We gobble up energy at a rate known nowhere else in the world. We know, for example, that if all the other people of the globe used energy at the rate we do, life support systems would be put under such a strain they would probably fail. Our scientists have told us that the atmosphere is being heated at a rate that will cause widespread flooding within a quarter century. And, yet, we do nothing to rein ourselves in with respect to energy use. Why not?

Our political system is grounded in the practice of fulsome flattery. Every politician feels obliged to tell the American people how wonderful they are. The evidence is fairly clear that if a politician does not do this, he or she will fail. Almost everyone knows that flattery is a technique of manipulation. So, why do we have such an appetite for it?

These four questions are just a beginning. But if even they were addressed seriously we would take a major step towards knowing what our democracy is and where it is likely to take us in the coming decades. We would know whether it makes much sense to try to maintain the Constitution that was presented to us more than two centuries ago.
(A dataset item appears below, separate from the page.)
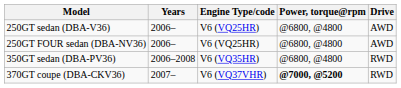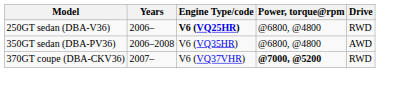250GT sedan (DBA-V36) | Engine Type/code: normal -> bold
250GT sedan (DBA-V36) | Drive: AWD -> RWD
- row: 250GT FOUR sedan (DBA-NV36) | 2006– | V6 (VQ25HR) | @6800, @4800 | AWD
350GT sedan (DBA-PV36) | Drive: RWD -> AWD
For myself, I have no faith in the people, in the sense of believing that the voice of the people is the voice of God. History presents us with too many cases of  populations succumbing to hysteria, bigotry, greed and cruelty to make a religion out of belief in the people. On the other hand, I am optimistic about what the American people would do if they decided to achieve self-knowledge. I think that if they knew who they were, they would embark on a campaign to enhance their strengths and to set aside their weaknesses. And I think they would move towards supporting the principles which have traditionally sustained us -- constitutionalism, balance of power, opportunity for all people, personal liberty and a respect for life.

Yet, we have to think before we can empower ourselves to act. And if there is cause for despair, it has to be a feeling that the people will not think, no matter what. I don't believe that's true. But I confess, the possibility of it gives me the creeps.